Log in to learn.chtc.wisc.edu and move to a desired location in your home directory. Enter the following commands to download and decompress/untar Joe’s job ingredients:

username@learn $ wget http://proxy.chtc.wisc.edu/SQUID/osgschool18/WorkflowExercise.tar.gz
username@learn $ tar -xzf WorkflowExercise.tar.gz

You can now navigate into the WorkflowExercise directory to view the full ingredients for Joe’s Computing work. Review all of these files based upon the information below and refer back to it as you proceed through the remaining exercises (1.2, 2.1, 2.2). (If you've been drawing a diagram of Joe's work so far, feel free to annotate with some of this information.)

Based upon Joe’s description and submit files you determine the following details for analyzing trait 1:

Permutation Step¶

The command the job should run: ./runR.pl 1_$(Process) run_perm.R 1 $(Process) 10000

The submit file for the permutation jobs is permutation1.submit, including the following:

executable = runR.pl
arguments = 1_$(Process) run_perm.R 1 $(Process) 10000
transfer_input_files = run_perm.R, input.csv, RLIBS.tar.gz

The arguments mean the following:

1_$(Process), used by runR.pl to name its log file
run_perm.R, which R script we want to run
1, trait column in input.csv
$(Process), used by run_perm.R for naming the permutation output
10000, indicates that 10,000 permutations should be done for each individual job process. If we use this submit file to create multiple jobs, each of them will create 10,000 permutations.

As output, this job will create:

a series of .log and .out files, named from the first argument (1_$(Process)).
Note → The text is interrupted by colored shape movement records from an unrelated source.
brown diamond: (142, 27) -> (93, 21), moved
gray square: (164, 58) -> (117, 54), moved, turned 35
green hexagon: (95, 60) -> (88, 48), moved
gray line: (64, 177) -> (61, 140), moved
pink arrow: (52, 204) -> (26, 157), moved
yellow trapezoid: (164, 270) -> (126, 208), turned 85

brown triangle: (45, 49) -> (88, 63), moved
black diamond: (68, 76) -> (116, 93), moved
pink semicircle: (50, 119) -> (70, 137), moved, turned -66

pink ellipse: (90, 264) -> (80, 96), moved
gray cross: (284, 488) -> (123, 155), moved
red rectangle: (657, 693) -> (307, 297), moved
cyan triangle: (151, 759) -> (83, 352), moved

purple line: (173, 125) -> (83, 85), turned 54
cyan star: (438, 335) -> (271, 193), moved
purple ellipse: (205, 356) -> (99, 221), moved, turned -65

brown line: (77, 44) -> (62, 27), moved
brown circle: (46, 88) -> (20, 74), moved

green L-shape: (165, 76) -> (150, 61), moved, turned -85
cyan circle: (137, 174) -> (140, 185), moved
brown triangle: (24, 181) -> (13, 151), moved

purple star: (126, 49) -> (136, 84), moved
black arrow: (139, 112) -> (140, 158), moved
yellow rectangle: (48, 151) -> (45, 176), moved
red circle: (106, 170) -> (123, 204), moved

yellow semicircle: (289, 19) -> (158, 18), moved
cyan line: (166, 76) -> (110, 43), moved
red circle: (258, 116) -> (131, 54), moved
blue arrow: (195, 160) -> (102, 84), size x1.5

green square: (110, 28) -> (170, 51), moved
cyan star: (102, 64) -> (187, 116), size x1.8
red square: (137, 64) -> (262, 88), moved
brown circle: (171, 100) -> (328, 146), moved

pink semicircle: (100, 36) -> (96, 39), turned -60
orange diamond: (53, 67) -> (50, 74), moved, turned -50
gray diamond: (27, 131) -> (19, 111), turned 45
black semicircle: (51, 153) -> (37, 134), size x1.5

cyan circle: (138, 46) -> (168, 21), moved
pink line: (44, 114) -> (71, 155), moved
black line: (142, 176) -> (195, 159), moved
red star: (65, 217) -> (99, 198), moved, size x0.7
This looks like: runR.1_0.out, runR.1_0.log, runR.1_0.err
the actual output file, named using the 1 and $(Process) arguments, like so: perm_part.1_0.Rdat

Combine Permutation Output¶

tarit.sh is run after the trait's permutation step with the column number as an argument to compress perm_part.1_0.Rdat (or potentially multiple such files named according to perm_part.1_*.Rdat, see above) for the QTL step.

Sample execution:

username@host $ ./tarit.sh 1

where 1 is the trait column number.

QTL Mapping Step¶

The command the job should run: ./runR.pl qtl_1 qtl.R 1

The submit file for the permutation jobs is qtl1.submit, containing the following:

executable = runR.pl
arguments qtl_1 qtl.R 1
transfer_input_files = qtl.R, input.csv, RLIBS.tar.gz, perm_combined_1.tar.gz

Note that perm_combined_1.tar.gz was created by tarit.sh.

The arguments mean the following:

qtl_1: used by runR.pl to name its log / output / error files
qtl.R: which R script we want to run
1: trait column in input.csv, will also be used to name the output files

As output, this job will create:

a series of .log and .out files, named from the first argument (qtl_1).
several output files named for the trait argument 1: perm_combined_1.Rdat, perm_summary_1.txt, sim_geno_results_1.Rdat, qtl_1.Rdat, refined_qtl_summary_1.txt, refined qtl_1.Rdat, and fit_qtl_results_1.Rdat

Combine All Output¶

results_1.tar.gz is made by running taritall.sh with the column number as an argument after the QTL step for that trait finishes, where "1" reflects the trait column number in the output above.

Sample execution:

username@host $ ./taritall.sh 1

where 1 is the trait column number.

Other Files¶

The other files in the workflow directory (permutation2.submit/qtl2.submit and permutation3.submit/qtl3.submit) are used to submit the permutation and qtl jobs for traits 2 and 3, respectively.